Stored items
◇ ◇ ◇

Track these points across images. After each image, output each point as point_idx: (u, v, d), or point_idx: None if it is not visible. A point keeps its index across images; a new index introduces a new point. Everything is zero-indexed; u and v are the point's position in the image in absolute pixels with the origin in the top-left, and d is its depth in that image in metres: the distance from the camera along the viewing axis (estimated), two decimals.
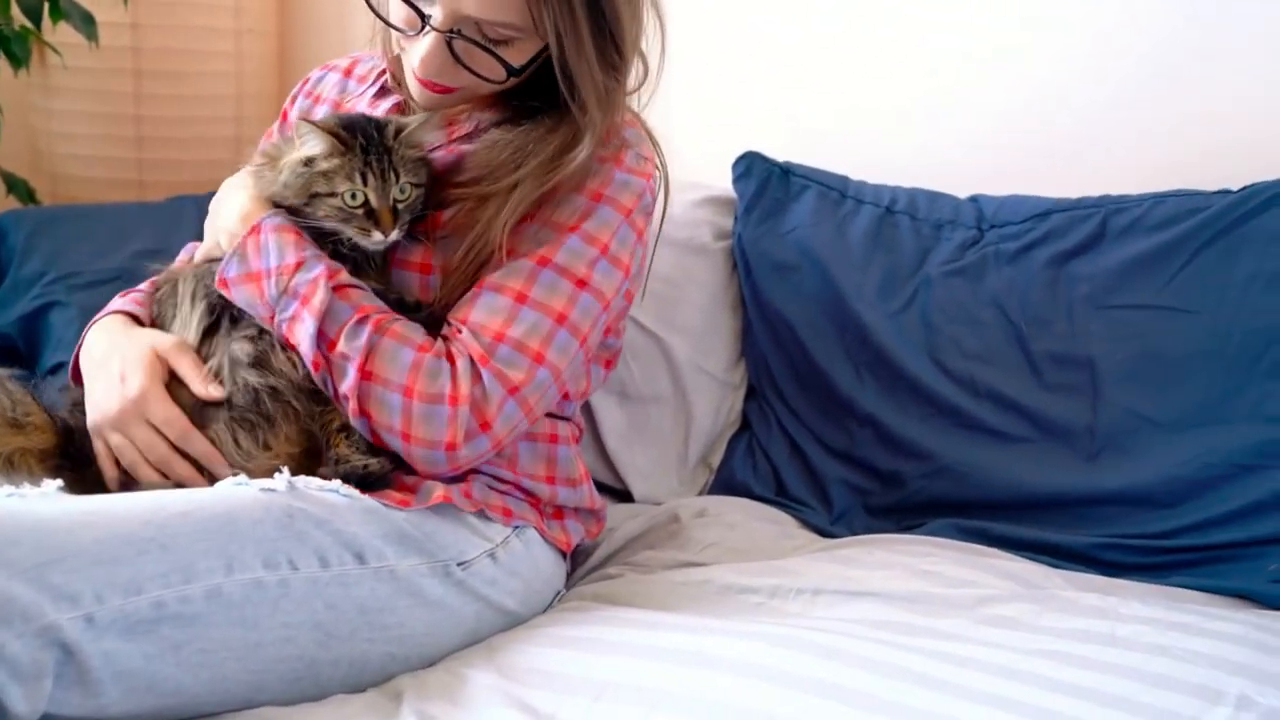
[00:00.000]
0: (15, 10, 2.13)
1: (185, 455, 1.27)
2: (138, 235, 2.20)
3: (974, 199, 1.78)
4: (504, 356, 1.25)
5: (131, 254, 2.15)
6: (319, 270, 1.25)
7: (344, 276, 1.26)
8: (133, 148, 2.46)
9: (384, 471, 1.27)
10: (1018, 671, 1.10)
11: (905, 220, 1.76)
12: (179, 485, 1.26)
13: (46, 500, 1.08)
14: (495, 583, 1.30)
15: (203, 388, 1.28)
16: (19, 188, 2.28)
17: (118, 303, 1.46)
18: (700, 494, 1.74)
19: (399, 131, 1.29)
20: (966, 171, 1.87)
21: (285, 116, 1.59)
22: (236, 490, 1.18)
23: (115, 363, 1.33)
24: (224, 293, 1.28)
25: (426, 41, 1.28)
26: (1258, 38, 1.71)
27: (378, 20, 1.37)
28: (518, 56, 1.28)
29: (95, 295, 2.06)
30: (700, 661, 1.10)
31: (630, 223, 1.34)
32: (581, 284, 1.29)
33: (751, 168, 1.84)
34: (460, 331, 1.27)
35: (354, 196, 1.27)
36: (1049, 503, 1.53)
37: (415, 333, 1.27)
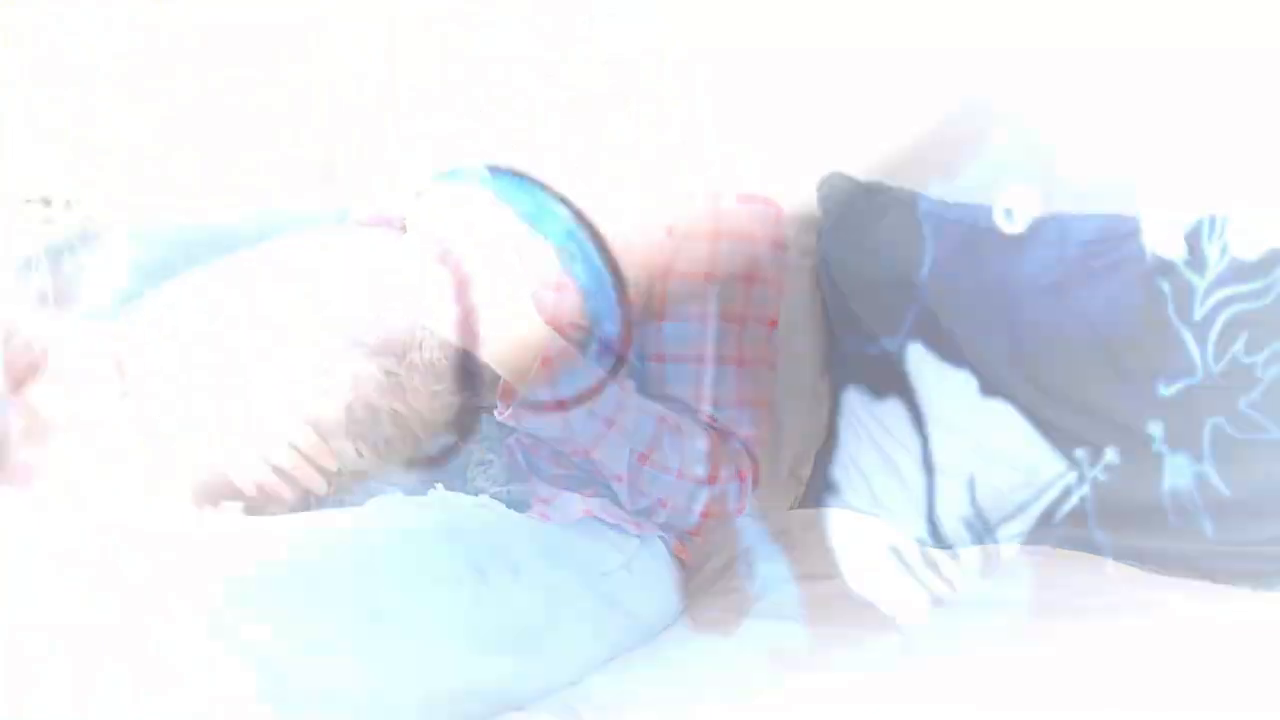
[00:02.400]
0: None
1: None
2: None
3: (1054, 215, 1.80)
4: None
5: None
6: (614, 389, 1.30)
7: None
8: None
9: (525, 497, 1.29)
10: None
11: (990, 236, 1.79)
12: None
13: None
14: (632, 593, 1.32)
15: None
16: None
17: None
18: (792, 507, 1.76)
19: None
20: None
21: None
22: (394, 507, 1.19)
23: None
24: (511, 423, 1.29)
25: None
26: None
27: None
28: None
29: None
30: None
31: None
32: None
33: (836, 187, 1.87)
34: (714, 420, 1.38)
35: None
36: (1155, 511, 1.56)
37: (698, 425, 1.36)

◇ ◇ ◇

> **WHAT YOU WILL DO**
Copy the final stretch of lines, starting at the one that holds "12: (179, 485, 1.26)" and ending at the last line of the data, exactly; omit pictures.

> **OUTPUT FOR THIS EXERCISE**
12: (179, 485, 1.26)
13: (46, 500, 1.08)
14: (495, 583, 1.30)
15: (203, 388, 1.28)
16: (19, 188, 2.28)
17: (118, 303, 1.46)
18: (700, 494, 1.74)
19: (399, 131, 1.29)
20: (966, 171, 1.87)
21: (285, 116, 1.59)
22: (236, 490, 1.18)
23: (115, 363, 1.33)
24: (224, 293, 1.28)
25: (426, 41, 1.28)
26: (1258, 38, 1.71)
27: (378, 20, 1.37)
28: (518, 56, 1.28)
29: (95, 295, 2.06)
30: (700, 661, 1.10)
31: (630, 223, 1.34)
32: (581, 284, 1.29)
33: (751, 168, 1.84)
34: (460, 331, 1.27)
35: (354, 196, 1.27)
36: (1049, 503, 1.53)
37: (415, 333, 1.27)
[00:02.400]
0: None
1: None
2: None
3: (1054, 215, 1.80)
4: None
5: None
6: (614, 389, 1.30)
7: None
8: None
9: (525, 497, 1.29)
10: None
11: (990, 236, 1.79)
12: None
13: None
14: (632, 593, 1.32)
15: None
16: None
17: None
18: (792, 507, 1.76)
19: None
20: None
21: None
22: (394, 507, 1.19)
23: None
24: (511, 423, 1.29)
25: None
26: None
27: None
28: None
29: None
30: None
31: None
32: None
33: (836, 187, 1.87)
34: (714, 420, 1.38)
35: None
36: (1155, 511, 1.56)
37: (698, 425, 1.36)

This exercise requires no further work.